Gould suggested he thought the answer here was getting “proven technology” in front of the right people. “I have been to trusts and watched junior doctors trying to login for 15 minutes and I have been to trusts where they have a token and it’s all done in seconds.
“So, it’s doable and I think if we come up with proven technology and put some money behind it then it can work. I do not want to say it will happen by x date, because that is just creating a hostage to fortune, but I am absolutely clear that our ability to bring people with us depends on [getting it done].”
Not that sorting out the basics will be enough. “If we want systems that make the best use of data, with proven AI, one of the things you have do to is to provide high quality data for them to work with,” Gould said.
“If you have hospitals that do not have EPRs they are not providing us with the data we need. So, fixing the basics is part of preparing for the future.” So, is the NHS going to have a new IT strategy to lay out what is going to be done? “Say yes,” Lilley urged, “because then I can read it and help to pick it apart.”
Gould said he’d hate to disappoint his interlocutor, but he was going to do so. “I want to avoid big documents and grands projects,” he said. “We need to work out what we are going to do, and then go at it, without constantly pulling up the plant to look at the roots and see how it is doing.”
Lilley was frankly puzzled by this, pointing out that “IT has just fizzled out.” He didn’t list the strategies and projects that are going nowhere, but it’s a long time since anybody mentioned Personalised Health and Care 2020 which is, nominally, the NHS’ current IT strategy.

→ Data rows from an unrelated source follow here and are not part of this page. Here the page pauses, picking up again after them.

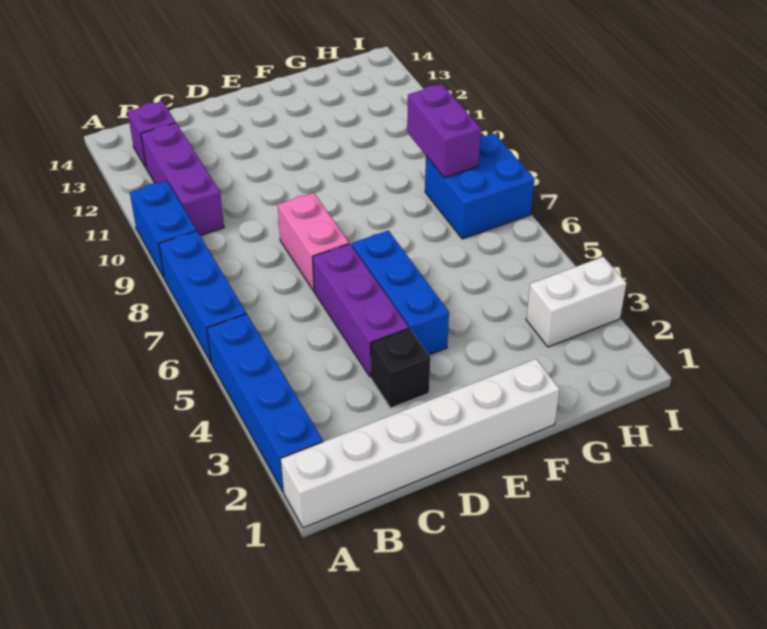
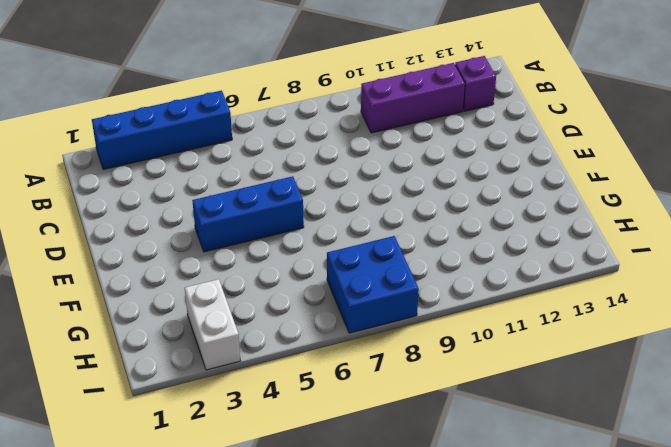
none -> white brick A1:F1 level 1
none -> blue brick A6:A8 level 1
none -> blue brick A9:A10 level 1

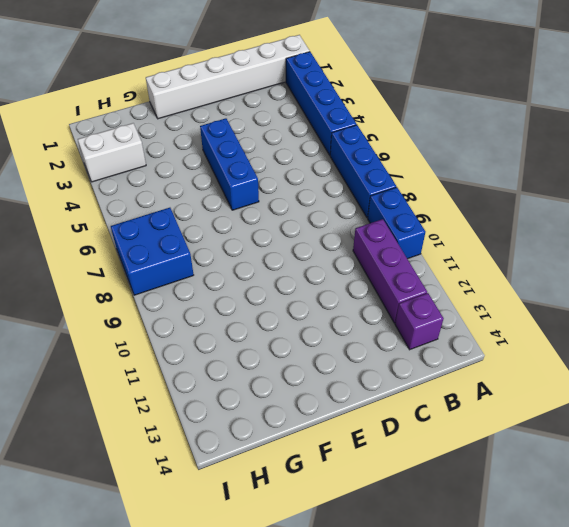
none -> black brick D3 level 1
none -> purple brick D4:D6 level 1
none -> pink brick D7:D8 level 1

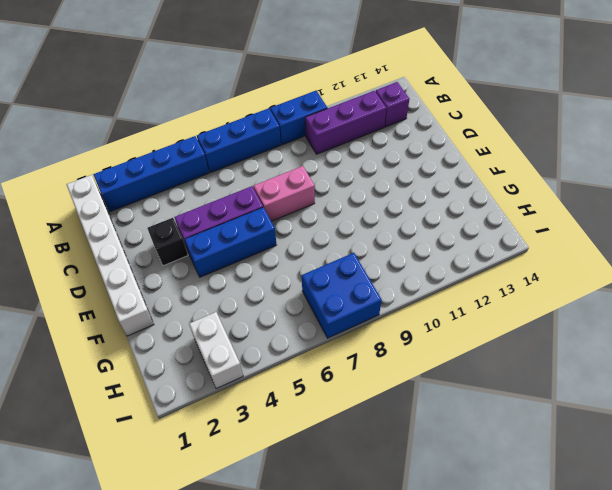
none -> purple brick H8:H9 level 2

Or the global digital exemplar programme, which never expanded beyond its first round of trusts and now seems to be struggling to get traction for the blueprints that were supposed to help other organisations follow in its wake.

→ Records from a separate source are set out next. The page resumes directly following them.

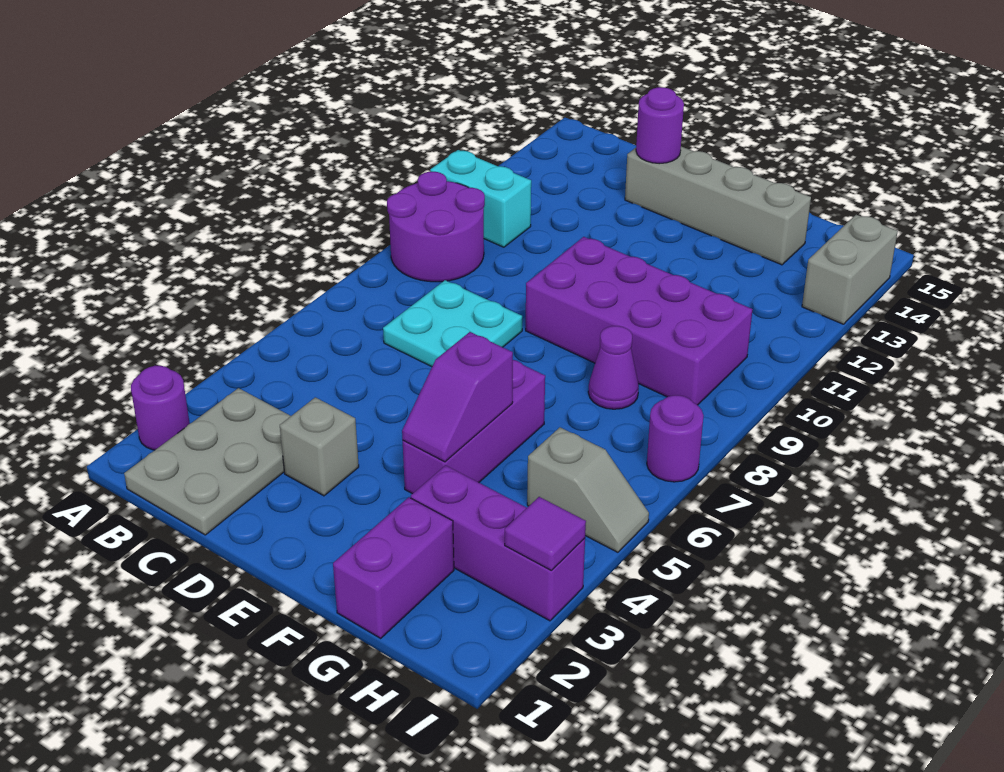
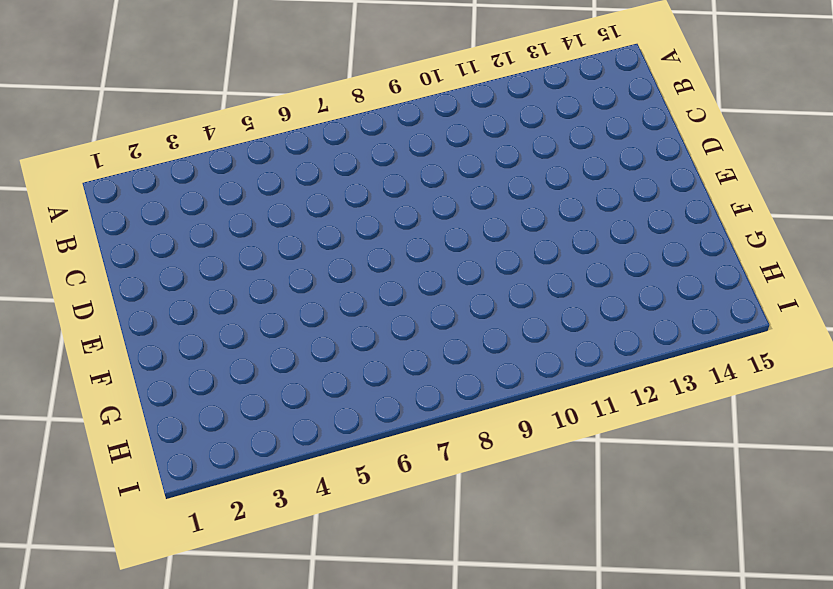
none -> purple round brick A2 level 1
none -> purple round brick A9:B10 level 1
none -> cyan brick A11:B11 level 1

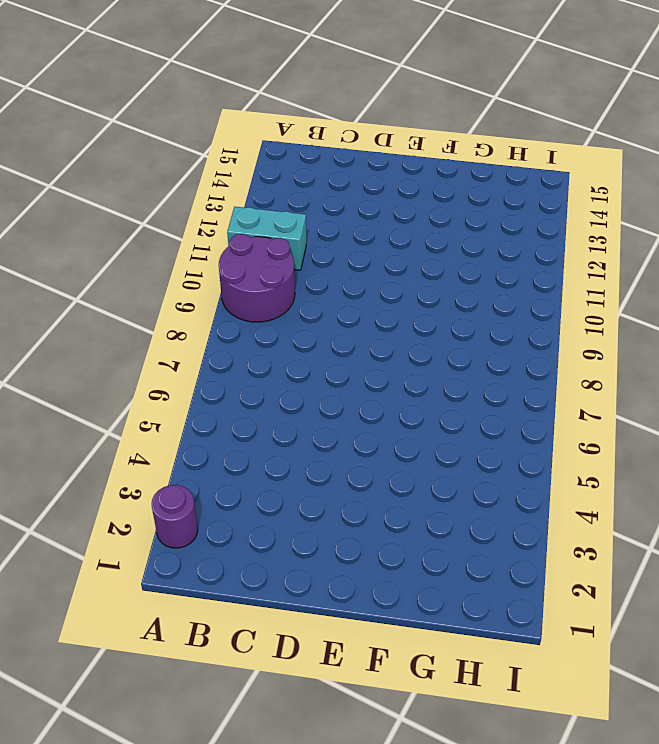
none -> grey plate B1:C3 level 1
none -> cyan plate C7:D8 level 1
none -> grey brick D3 level 1

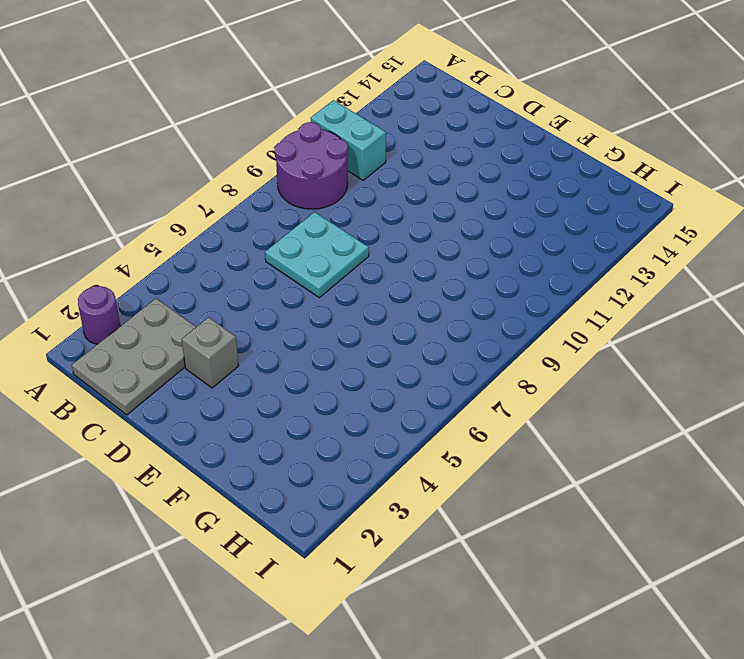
none -> grey brick D14:G14 level 1
none -> purple brick E9:H10 level 1
none -> purple brick F4:F6 level 1

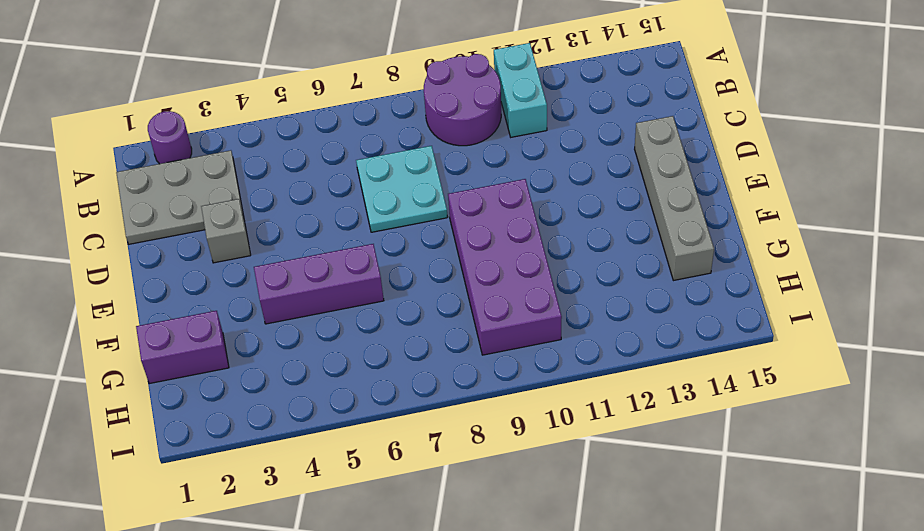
none -> purple brick G3:I3 level 1
none -> purple cone G8 level 1
none -> grey slope H5:I5 level 1 top H

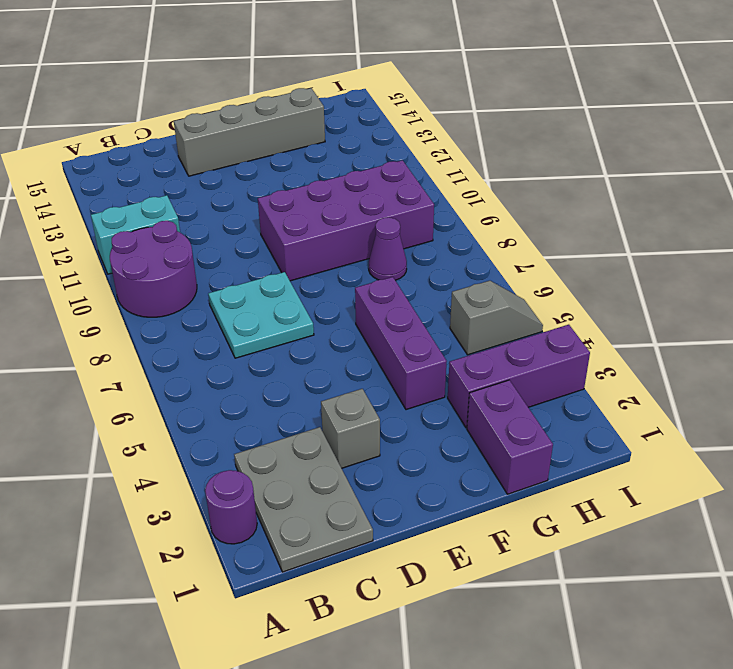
none -> purple round brick I7 level 1
none -> grey brick I13:I14 level 1
none -> purple round brick D14 level 2

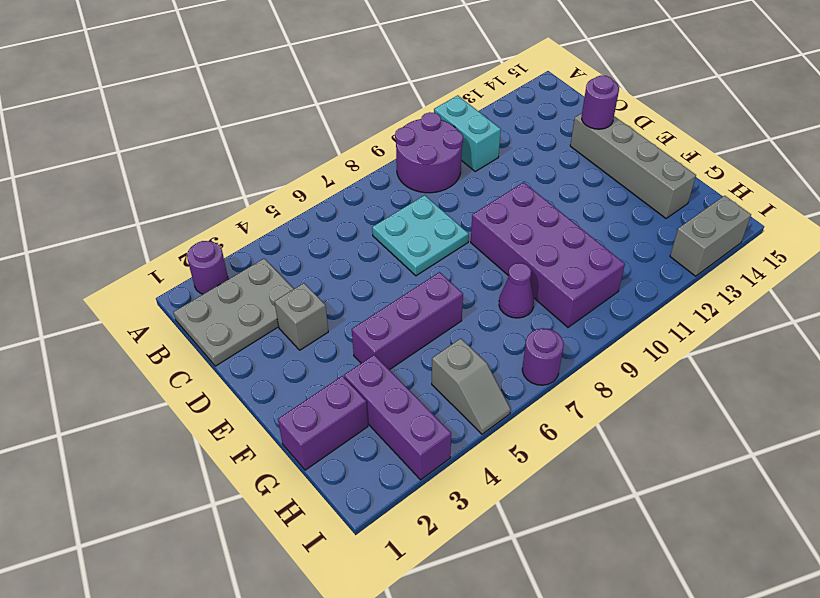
none -> purple slope F4:F5 level 2 top 5
none -> purple tile I3 level 2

Or the £412 million that health and social care secretary Matt Hancock announced would be spent by sustainability and transformation partnerships on filling gaps in acute systems and sorting out shared care records.
Gould never mentions any of these initiatives as pointers for the future, even though they all tried to learn from NPfIT and, in the case of the GDEs, have something to show for it. Instead, he said: “Ok, we won’t have a big strategy, but we do have five missions” which, he added in response to a question, he wanted to progress “this year.”
Lilley had one last go on the money. Gould agreed some would be handy. “Money is at the heart of it. Most sectors spend 4-6% of turnover on IT, and the NHS spends around 1% or perhaps 2%. So, I think there are two issues: how do we best make the case to Treasury that money invested in technology is money well spent? And how do we get trusts to invest?
Unfortunately, he didn’t have an answer to either point before Lilley handed over to Amelia Tickell, the daughter of Shane Tickell, the chief executive of IMS MAXIMS, which sponsors the HealthChats. The industrial cadet and NHS England ambassador asked Gould for his career advice.
In response to which, he warned her against picking a goal and advised her to follow her interests. “Two years ago, I could never have imagined being in charge of NHS IT, and five years ago I could not imagine leaving the diplomatic service,” he said. “So do not stress too much about this stuff.” Health tech, just chill.